Wednesday, October 7, 2015
“That all the world will be in love” wrote Shakespeare. Such a deep wish for the ages from The Bard’s 400-year-old tragic tale of two young lovers hoping their feuding families would reconcile.
Soon local audiences will have the opportunity to be smitten once again with Shakespeare’s chronicle about “two kids growing up amongst violence, hate and societal pressures that put expectations on them that are impossible to manage,” said Desiree Sanchez, artistic director of the British-American Aquila Theatre.
Known for its dynamic physical approach and modern treatments of classical works. Aquila’s “Romeo and Juliet” will have plenty of “fun and flashy fight sequences, which will be sure to amaze, the emotional truth behind this tragedy is very pure,” noted Sanchez.
Even as society and families put much in their way, Juliet and Romeo find love, “or maybe they are simply desperate to find something that can help them both escape the confines and horrors of the world around them,” added Sanchez. “It's a story that warns us of the dangerous paths we carve out for ourselves and for our children.
“This play has a lot of messages but the one which seems to strike a chord for me most is that if love and the freedom to love is not honored and protected, humanity will not flourish, and destruction and loss is all we will have left," said Sanchez.
Asked about audiences seeing a play that they may be very familiar with, Sanchez said, “I think that there is a lot that modern young audiences can identify with.
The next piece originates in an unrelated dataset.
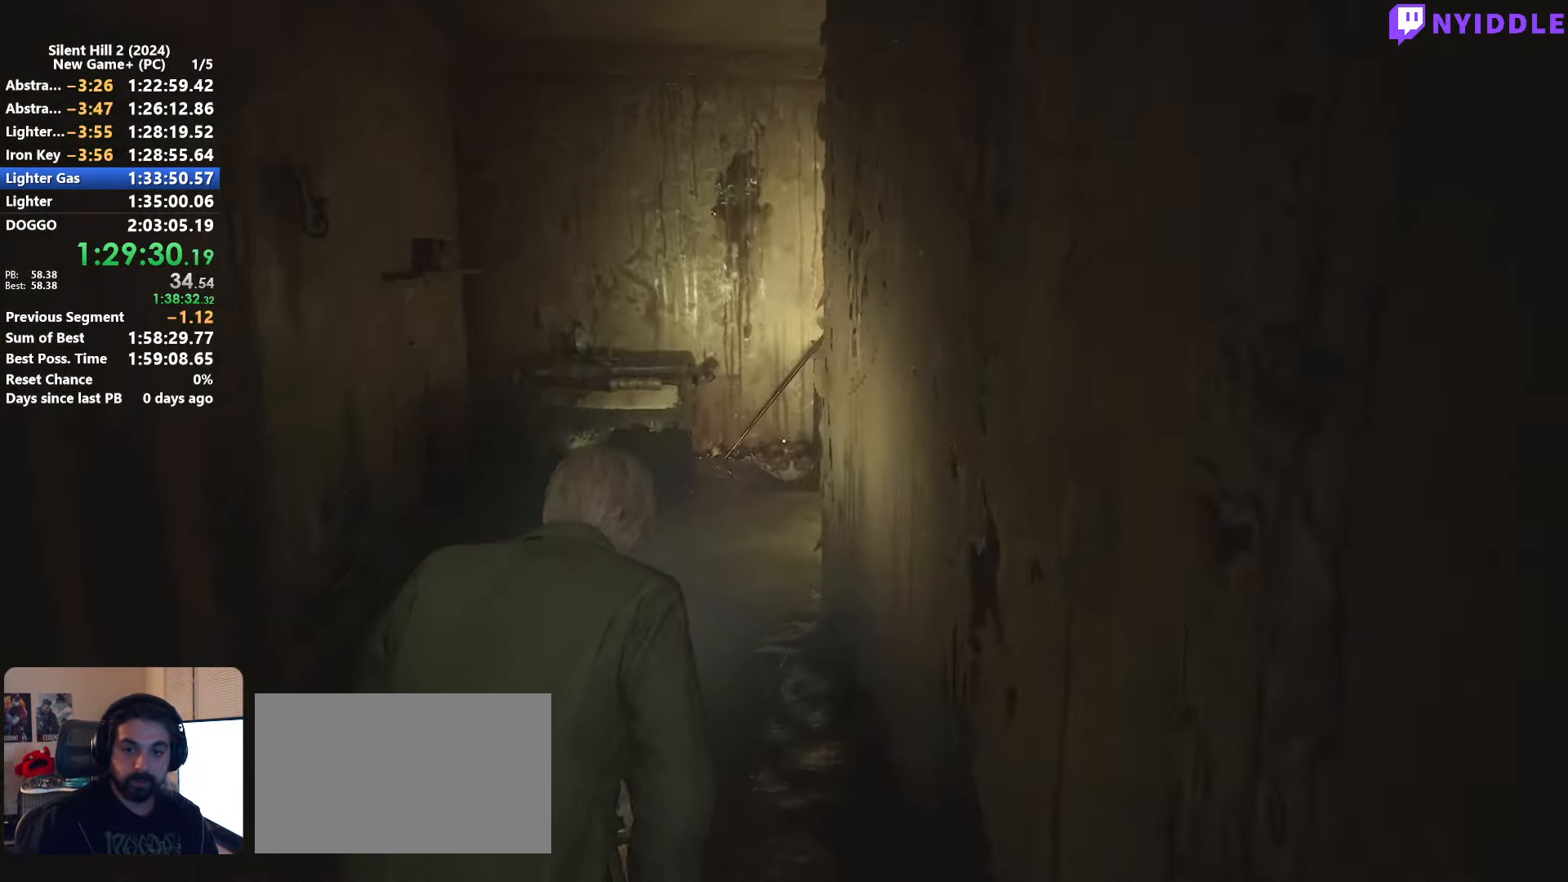
{"keys": ["shift", "w"], "mouse": [], "events": [[50, "mouse_right", "down"], [150, "mouse_right", "up"], [250, "mouse_right", "down"], [283, "mouse_right", "up"]]}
We live in a world where our morals are handed down to us by our parents and grandparents, and many people stop questioning the world around them-- they allow themselves to continue living in the strictures of the world they know. Then, here come two young people who find each other and realize that the world is large, and that change is possible to achieve if you devote yourself to it.”
Aquila’s “Romeo & Juliet” has multi-cultural casting with five actors playing various roles. Sanchez promises audiences a production with great youthful energy “that it will be hard to look away from the action.”
Inviting audiences to the Center for the Arts, Sanchez said “from the hyper physical movement sequences to the deeply moving acting, the show promises to be engaging for audiences of all ways, shapes, and sizes.”